Perspective: The Russia connectionHere’s How Russia Will Attack the 2020 Election. We’re Still Not Ready.

Published 18 November 2019

In 2016, the GRU, Russia’s military intelligence branch, launched a massive, and successful disinformation campaign to change the way Americans were talking about the two candidates – Hillary Clinton and Donald Trump. Among the GRU’s most effective disinformation techniques was one known as “narrative laundering,” which aims to inject the Kremlin’s preferred stories – real, fake, or doctored — into mainstream American media. “It is quite possible that these exact techniques will be used again,” Renee DiResta, Michael McFaul, and Alex Stamos write. “And why shouldn’t they? We’ve done almost nothing to counter the threat.”

In 1983, an anonymous letter, claiming to be an American scientist, appeared in the Indian newspaper The Patriot, asserting that the HIV virus which was infecting more and more people across the world was a bioweapon designed at Fort Detrick, Maryland, and released by the United States.

Renee DiResta, Michael McFaul, and Alex Stamos write in the Washington Post that over the next several years, these and similar claims appeared in left-leaning and alternative newspapers, in the United States and abroad. The claims were widely believed among those predisposed to distrust the Reagan administration, and U.S. foreign policy more generally. As late as 2005, a study found that 27 percent of African Americans still believed that HIV was created in a U.S. government lab.

DiResta, McFaul, and Stamos write:

We now know that these claims were part of a massive Soviet disinformation campaign. And as successful as this operation was, the methods it used look modest and primitive in the age of the Internet. During the 2016 election campaign, Russian intelligence used the same technique, known as “narrative laundering,” to inject its preferred stories into mainstream American media. In the 2016 disinformation operation, Russian intelligence officers and their proxies supercharged their misleading stories with real documents: emails stolen from the Democratic National Committee and Hillary Clinton’s campaign manager.

Hackers working for the GRU, Russia’s military intelligence, stole the emails from the DNC and the Clinton campaign, and Roger Stone, the Trump campaign adviser who on Friday was found guilty on charges of lying to Congress and witness tampering, advised Wikileaks on the selection and publication schedule of these emails so that they would inflict the maximum damage on Clinton and offer the maximum benefit to the Trump campaign.

DiResta, McFaul, and Stamos continue:

Our research, published in a report appearing this week, describes and analyzes the Russian narrative laundering playbook. It is quite possible that these exact techniques will be used again. And why shouldn’t they? We’ve done almost nothing to counter the threat.

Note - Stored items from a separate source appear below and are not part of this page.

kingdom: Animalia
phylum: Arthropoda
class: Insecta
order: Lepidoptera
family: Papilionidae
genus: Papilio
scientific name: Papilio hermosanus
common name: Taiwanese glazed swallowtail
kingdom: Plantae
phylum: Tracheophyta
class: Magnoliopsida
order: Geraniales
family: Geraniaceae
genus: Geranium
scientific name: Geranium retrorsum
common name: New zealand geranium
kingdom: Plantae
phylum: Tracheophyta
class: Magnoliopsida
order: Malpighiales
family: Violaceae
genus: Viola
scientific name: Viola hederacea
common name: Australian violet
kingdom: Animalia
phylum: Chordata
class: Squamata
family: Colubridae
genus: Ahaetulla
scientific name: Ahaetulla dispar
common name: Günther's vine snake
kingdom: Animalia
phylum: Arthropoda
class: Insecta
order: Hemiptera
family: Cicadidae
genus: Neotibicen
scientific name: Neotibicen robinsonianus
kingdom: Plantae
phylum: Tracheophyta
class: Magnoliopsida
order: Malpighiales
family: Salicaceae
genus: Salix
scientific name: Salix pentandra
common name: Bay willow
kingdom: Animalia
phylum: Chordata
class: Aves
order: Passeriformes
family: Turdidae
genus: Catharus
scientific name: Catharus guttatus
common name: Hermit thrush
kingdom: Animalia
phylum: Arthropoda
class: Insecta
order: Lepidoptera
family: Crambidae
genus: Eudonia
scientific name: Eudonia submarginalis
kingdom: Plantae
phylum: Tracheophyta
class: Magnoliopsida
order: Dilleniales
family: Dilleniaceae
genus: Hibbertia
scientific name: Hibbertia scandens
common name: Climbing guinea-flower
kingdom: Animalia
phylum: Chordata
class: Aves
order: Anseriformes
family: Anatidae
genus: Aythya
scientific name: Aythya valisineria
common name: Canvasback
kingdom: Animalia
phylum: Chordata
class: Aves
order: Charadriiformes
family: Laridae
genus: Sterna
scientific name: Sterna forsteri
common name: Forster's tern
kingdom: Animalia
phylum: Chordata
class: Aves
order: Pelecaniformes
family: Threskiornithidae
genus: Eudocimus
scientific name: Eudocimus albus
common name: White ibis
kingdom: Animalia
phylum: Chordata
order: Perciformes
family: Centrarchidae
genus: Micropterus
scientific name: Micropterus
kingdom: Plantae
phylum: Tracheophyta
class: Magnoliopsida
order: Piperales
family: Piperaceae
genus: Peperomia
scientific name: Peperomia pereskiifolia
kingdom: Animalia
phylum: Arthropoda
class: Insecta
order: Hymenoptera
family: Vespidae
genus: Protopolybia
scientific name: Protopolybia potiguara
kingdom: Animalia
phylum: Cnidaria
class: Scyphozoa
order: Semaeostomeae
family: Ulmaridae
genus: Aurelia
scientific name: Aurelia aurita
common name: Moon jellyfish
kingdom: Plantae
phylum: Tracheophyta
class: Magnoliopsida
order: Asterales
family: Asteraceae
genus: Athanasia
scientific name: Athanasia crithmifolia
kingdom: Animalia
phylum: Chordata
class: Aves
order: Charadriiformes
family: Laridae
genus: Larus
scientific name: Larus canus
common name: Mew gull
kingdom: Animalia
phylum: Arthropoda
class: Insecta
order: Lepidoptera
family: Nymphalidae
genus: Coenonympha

Although it is difficult to measure precise effects, the GRU was undoubtedly successful in changing the way Americans were talking about the two candidates at the time.

As our data set reveals, the Russians are now perfecting these techniques worldwide — mostly to shape public discourse on topics of geostrategic interest to Russia, such as the ongoing Syrian civil war.

DiResta, McFaul, and Stamos conclude: “Many Americans are counting on journalism to help lead our country out of an age of democratic erosion and fake news. Journalists only can succeed in that mission if they avoid becoming unwitting accomplices of disinformation themselves.”